Work instructions
**a)** Do these statements agree with the birthday thread? (i) Cooking Goddess warns to keep a celebratory glass of wine away from the electronics. (ii) pacanis suggests buying a new phone. (iii) Dawgluver wishes for a fantastic cake. Answer yes or no for each and quote the deciding words of the thread.
**b)** In the listing, rewrite everything from the line containing "Use 6 decimals" down to the line containing "383.3], [0, 0, 1]] dist [-0.002024, 0.000096]" as a JSON list of strings, one string per line, with blank lines and the pictures left out.

Text segment
* * * * * * *

# Happy Birthday taxlady!



## Cooking Goddess

Have a great day!  And if you have a celebratory glass of wine keep it away from the electronics. 

Cheers!


----------



## jharris




----------



## Kylie1969

Wishing you a wonderful birthday Taxy


----------



## pacanis

Happy Birthday, Linda.
Buy yourself a nice computer today (if you haven't already )


----------



## Hoot

Happy Birthday!
I hope you will have a wondrous day!


----------



## Zhizara

Have a great day!


----------



## MrsLMB




----------



## Dawgluver

Happy Happy Birthday, Taxy!!!  Have a fantastic cake!


----------



## Steve Kroll

Happy Birthday, Linda!


----------



## Andy M.

Happy Birthday!  Have a great day, Linda.


----------



## Barbara L

Happy Birthday! I hope you are having a wonderful day!


----------



## bethzaring

Happy Birthday TL!


----------



## PrincessFiona60

Happy Birthday!  I hope you are having a great time today!

* * * * * * *

Supplied material
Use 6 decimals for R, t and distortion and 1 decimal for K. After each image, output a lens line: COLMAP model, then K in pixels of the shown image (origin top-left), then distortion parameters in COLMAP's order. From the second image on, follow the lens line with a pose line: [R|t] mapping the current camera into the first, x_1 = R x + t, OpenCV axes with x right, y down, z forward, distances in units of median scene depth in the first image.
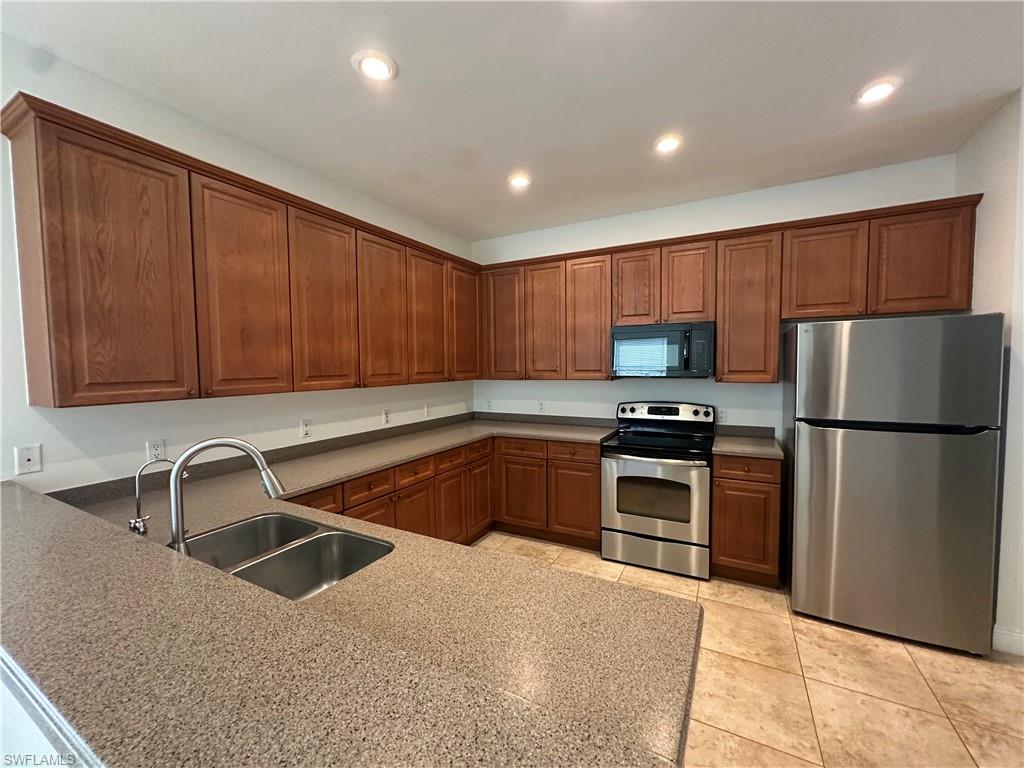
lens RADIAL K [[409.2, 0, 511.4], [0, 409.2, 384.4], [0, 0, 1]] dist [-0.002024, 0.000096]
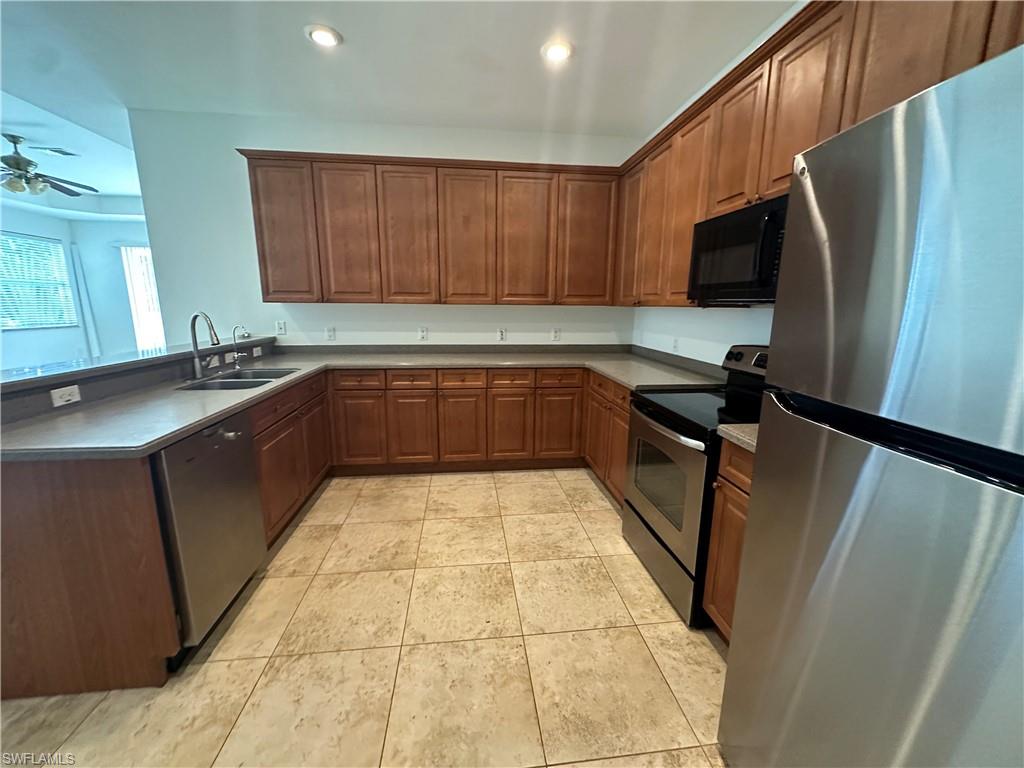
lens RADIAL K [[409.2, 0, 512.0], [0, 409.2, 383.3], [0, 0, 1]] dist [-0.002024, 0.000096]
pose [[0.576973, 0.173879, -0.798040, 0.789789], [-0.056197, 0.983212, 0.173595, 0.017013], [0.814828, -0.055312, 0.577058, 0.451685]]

* * * * * * *

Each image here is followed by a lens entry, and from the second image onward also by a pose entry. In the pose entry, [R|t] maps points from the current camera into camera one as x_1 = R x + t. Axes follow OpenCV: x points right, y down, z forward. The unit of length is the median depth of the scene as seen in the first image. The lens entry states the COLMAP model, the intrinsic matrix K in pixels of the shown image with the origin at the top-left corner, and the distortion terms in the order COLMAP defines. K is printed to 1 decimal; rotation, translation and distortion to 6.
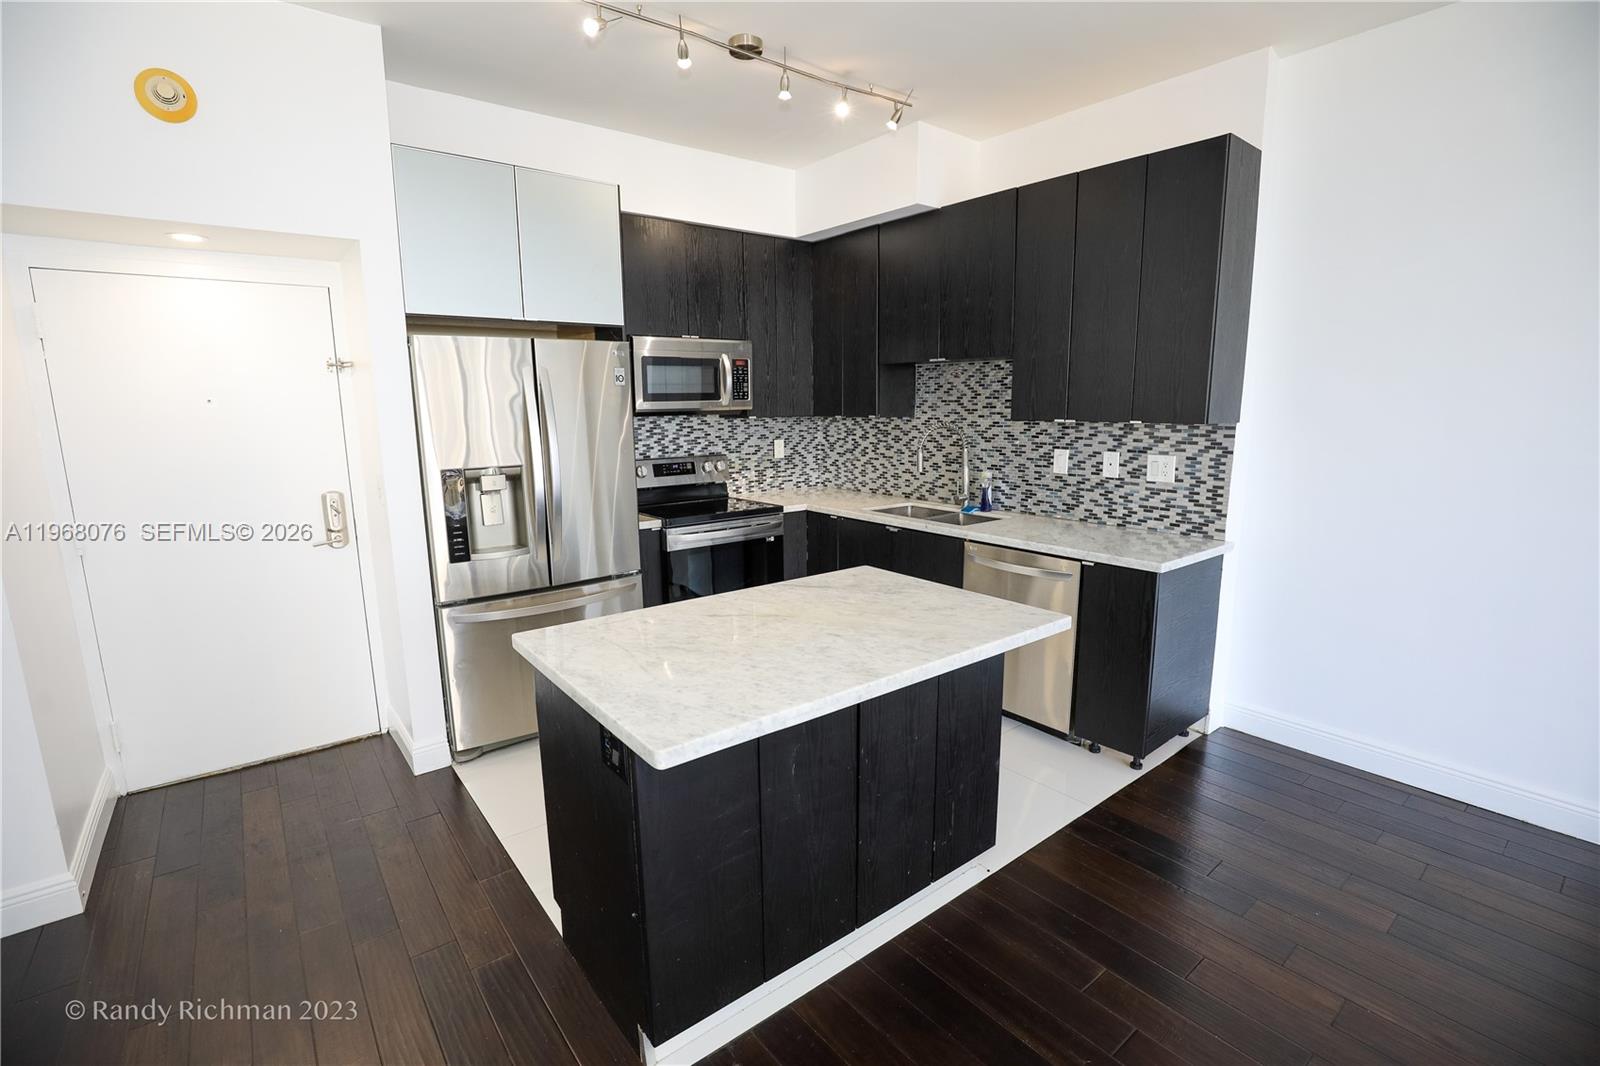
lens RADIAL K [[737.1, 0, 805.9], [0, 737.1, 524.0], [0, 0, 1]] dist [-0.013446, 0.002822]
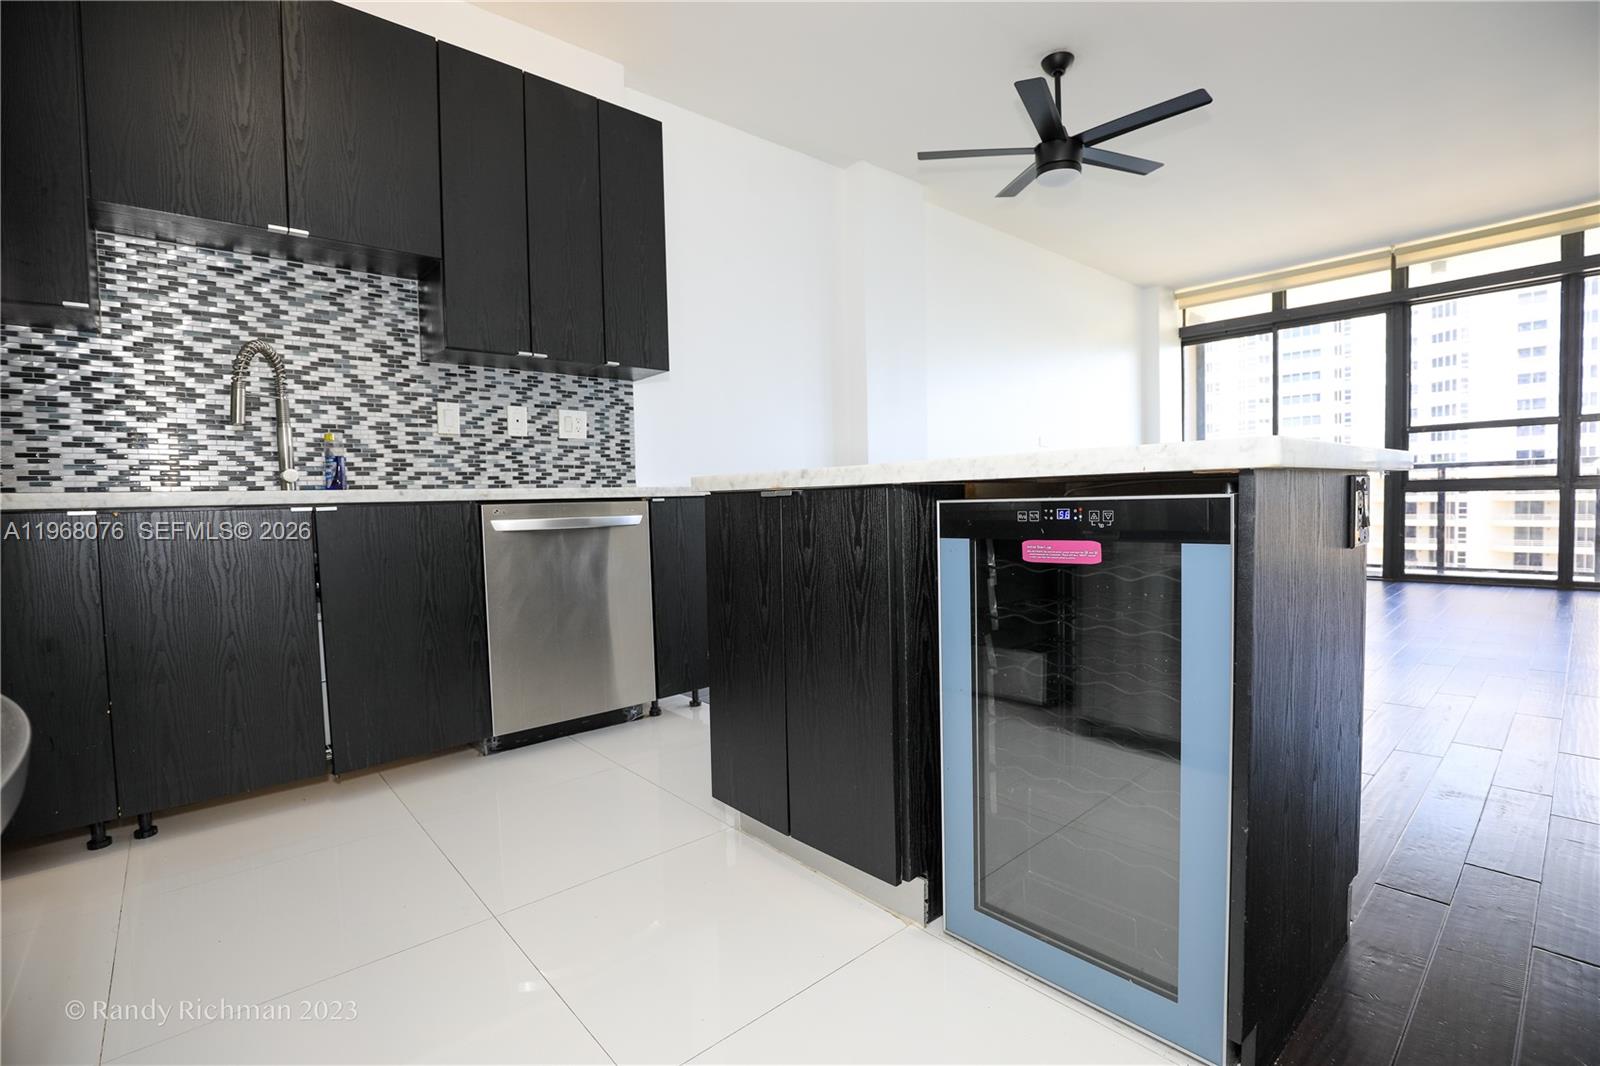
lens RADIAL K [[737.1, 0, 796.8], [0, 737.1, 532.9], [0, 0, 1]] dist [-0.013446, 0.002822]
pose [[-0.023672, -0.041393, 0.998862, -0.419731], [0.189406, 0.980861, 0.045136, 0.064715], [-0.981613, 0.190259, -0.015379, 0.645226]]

* * * * * * *

Responses to the tasks
**a)**
(i) Yes: "if you have a celebratory glass of wine keep it away from the electronics"
(ii) No: "Buy yourself a nice computer today"
(iii) Yes: "Have a fantastic cake!"

**b)**
[
  "Use 6 decimals for R, t and distortion and 1 decimal for K. After each image, output a lens line: COLMAP model, then K in pixels of the shown image (origin top-left), then distortion parameters in COLMAP's order. From the second image on, follow the lens line with a pose line: [R|t] mapping the current camera into the first, x_1 = R x + t, OpenCV axes with x right, y down, z forward, distances in units of median scene depth in the first image.",
  "lens RADIAL K [[409.2, 0, 511.4], [0, 409.2, 384.4], [0, 0, 1]] dist [-0.002024, 0.000096]",
  "lens RADIAL K [[409.2, 0, 512.0], [0, 409.2, 383.3], [0, 0, 1]] dist [-0.002024, 0.000096]"
]